Give the part of the material that opens with the line containing "In the scene shown: the" and closes with the line containing "facing the viewer" as a JSON list of strings, one string per line, omitting blank lines and leaving out the pictures.

▶ DATA RECORDS:
• • • • •
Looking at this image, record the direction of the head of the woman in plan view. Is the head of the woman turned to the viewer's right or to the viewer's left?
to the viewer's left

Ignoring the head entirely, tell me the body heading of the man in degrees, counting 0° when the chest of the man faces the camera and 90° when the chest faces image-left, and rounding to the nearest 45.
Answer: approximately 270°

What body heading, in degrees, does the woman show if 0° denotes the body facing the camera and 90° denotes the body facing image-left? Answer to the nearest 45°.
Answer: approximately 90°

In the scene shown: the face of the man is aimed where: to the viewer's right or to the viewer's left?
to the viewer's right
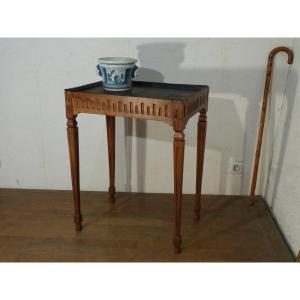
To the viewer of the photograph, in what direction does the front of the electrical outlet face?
facing the viewer

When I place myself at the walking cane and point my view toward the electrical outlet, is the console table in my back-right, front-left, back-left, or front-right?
front-left

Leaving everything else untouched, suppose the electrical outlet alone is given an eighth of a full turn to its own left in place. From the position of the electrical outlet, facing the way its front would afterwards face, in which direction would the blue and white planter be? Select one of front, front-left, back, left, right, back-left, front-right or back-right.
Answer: right

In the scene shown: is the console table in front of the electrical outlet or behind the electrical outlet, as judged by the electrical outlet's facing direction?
in front
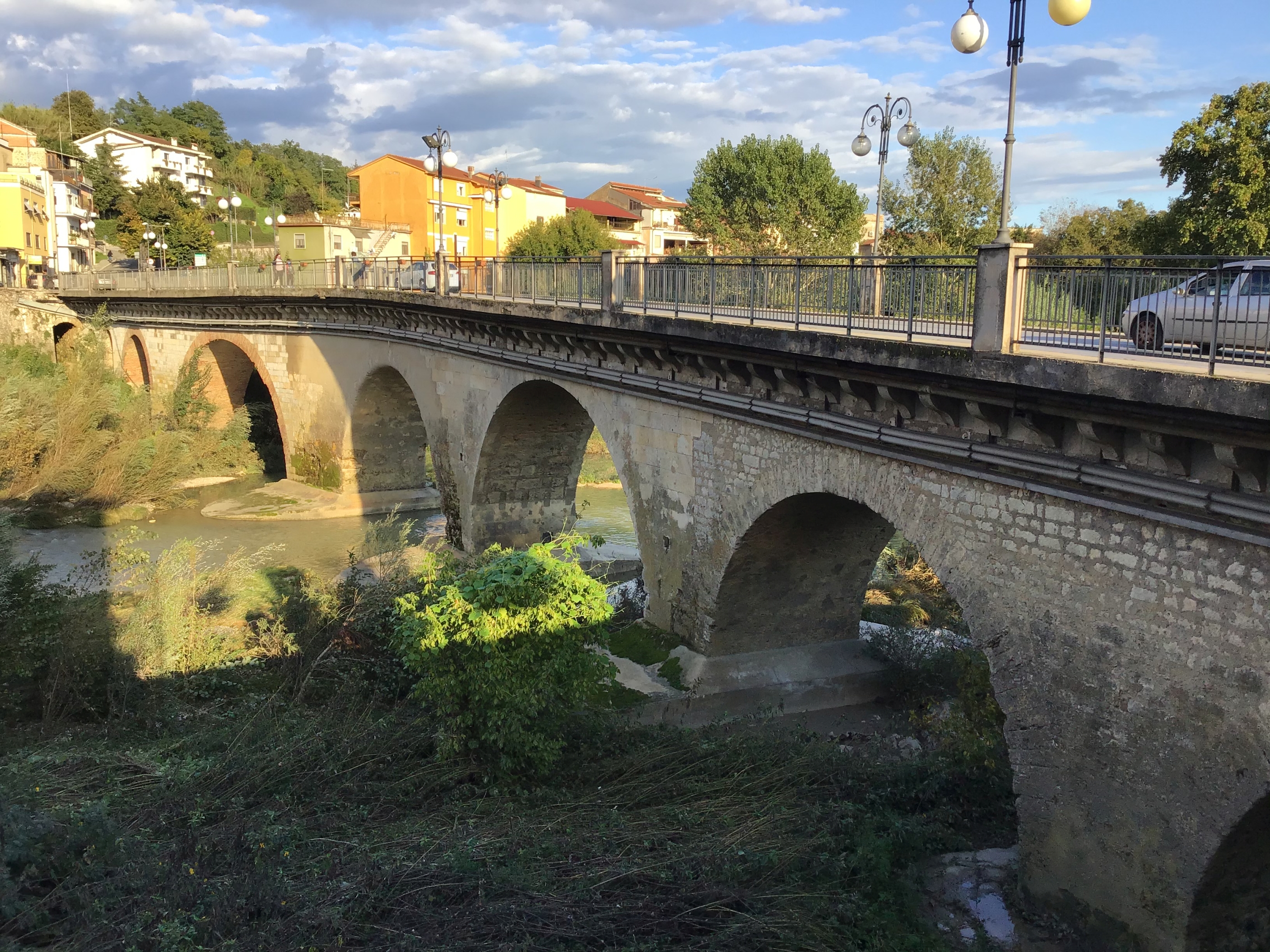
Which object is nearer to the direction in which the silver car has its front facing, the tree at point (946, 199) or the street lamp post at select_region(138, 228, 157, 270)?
the street lamp post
• • • • •
▶ SOLUTION TO THIS EXERCISE:
[
  "In the scene shown: the face of the man is aimed where: to the viewer's right or to the viewer's left?",
  "to the viewer's right",
  "To the viewer of the photograph, in what direction does the front of the electrical outlet face?",
  "facing the viewer"
]